### PROVIDED RECORDS
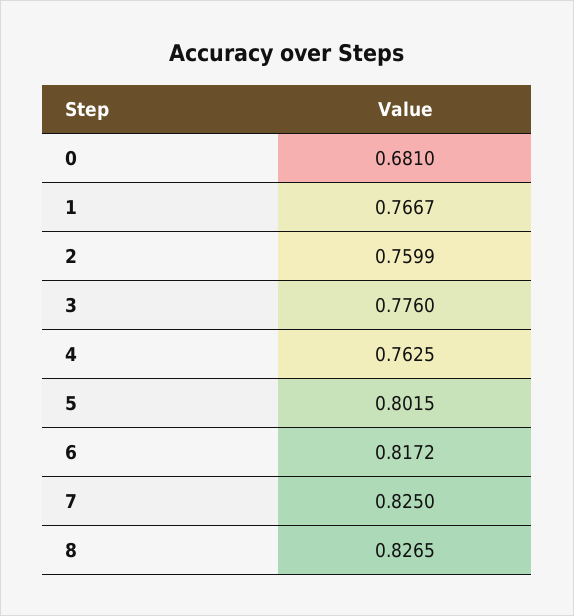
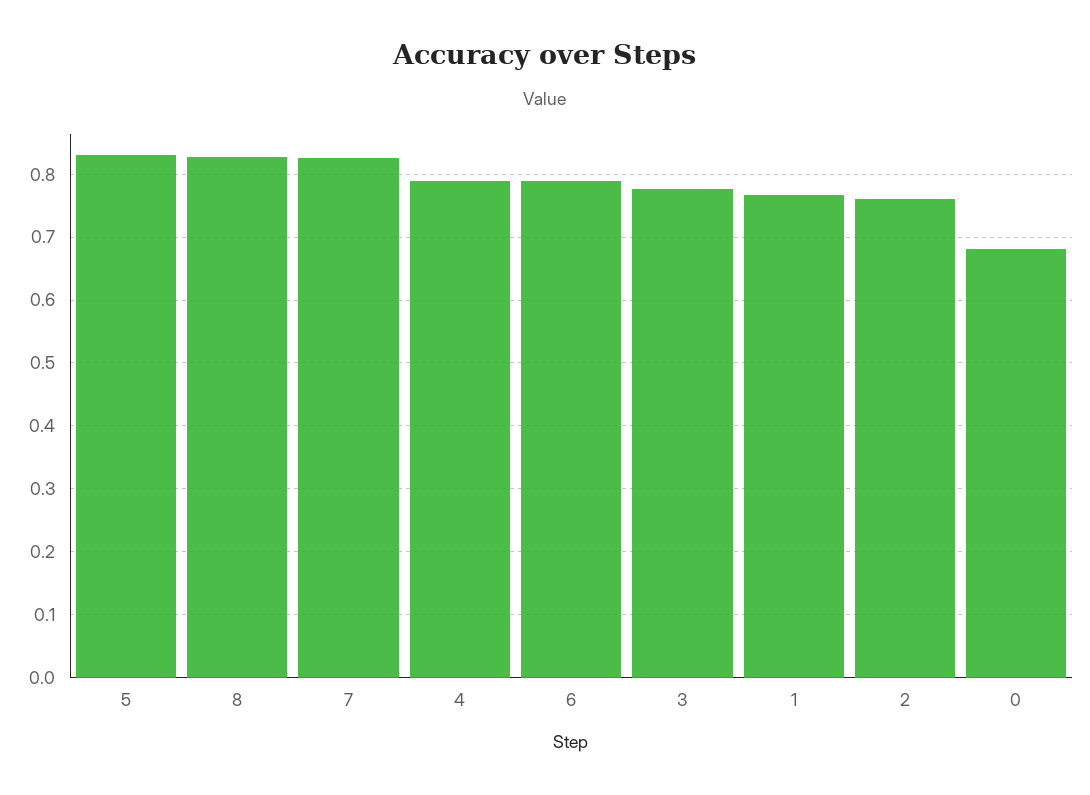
  {
    "0": 0.681,
    "1": 0.7667,
    "2": 0.7599,
    "3": 0.776,
-   "4": 0.7625,
+   "4": 0.79,
-   "5": 0.8015,
+   "5": 0.83,
-   "6": 0.8172,
+   "6": 0.79,
    "7": 0.825,
    "8": 0.8265
  }

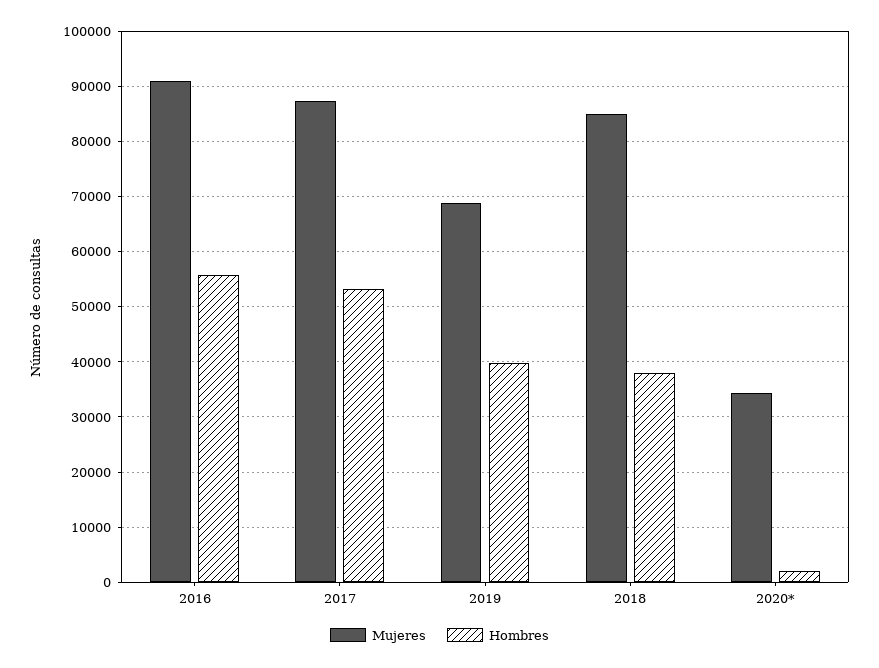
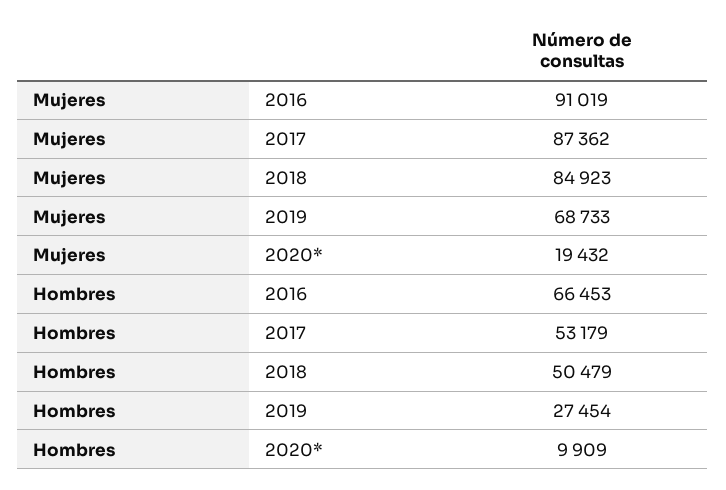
  {
    "Mujeres": {
      "2016": 91019,
      "2017": 87362,
      "2019": 68733,
      "2018": 84923,
-     "2020*": 34000
+     "2020*": 19432
    },
    "Hombres": {
-     "2016": 56000,
+     "2016": 66453,
      "2017": 53179,
-     "2019": 40000,
+     "2019": 27454,
-     "2018": 38000,
+     "2018": 50479,
-     "2020*": 2000
+     "2020*": 9909
    }
  }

### WHAT TO PRODUCE
Pictures appear in the records above. Output everything except them, exactly.

### RESULT OF THE EXERCISE
  {
    "0": 0.681,
    "1": 0.7667,
    "2": 0.7599,
    "3": 0.776,
-   "4": 0.7625,
+   "4": 0.79,
-   "5": 0.8015,
+   "5": 0.83,
-   "6": 0.8172,
+   "6": 0.79,
    "7": 0.825,
    "8": 0.8265
  }

  {
    "Mujeres": {
      "2016": 91019,
      "2017": 87362,
      "2019": 68733,
      "2018": 84923,
-     "2020*": 34000
+     "2020*": 19432
    },
    "Hombres": {
-     "2016": 56000,
+     "2016": 66453,
      "2017": 53179,
-     "2019": 40000,
+     "2019": 27454,
-     "2018": 38000,
+     "2018": 50479,
-     "2020*": 2000
+     "2020*": 9909
    }
  }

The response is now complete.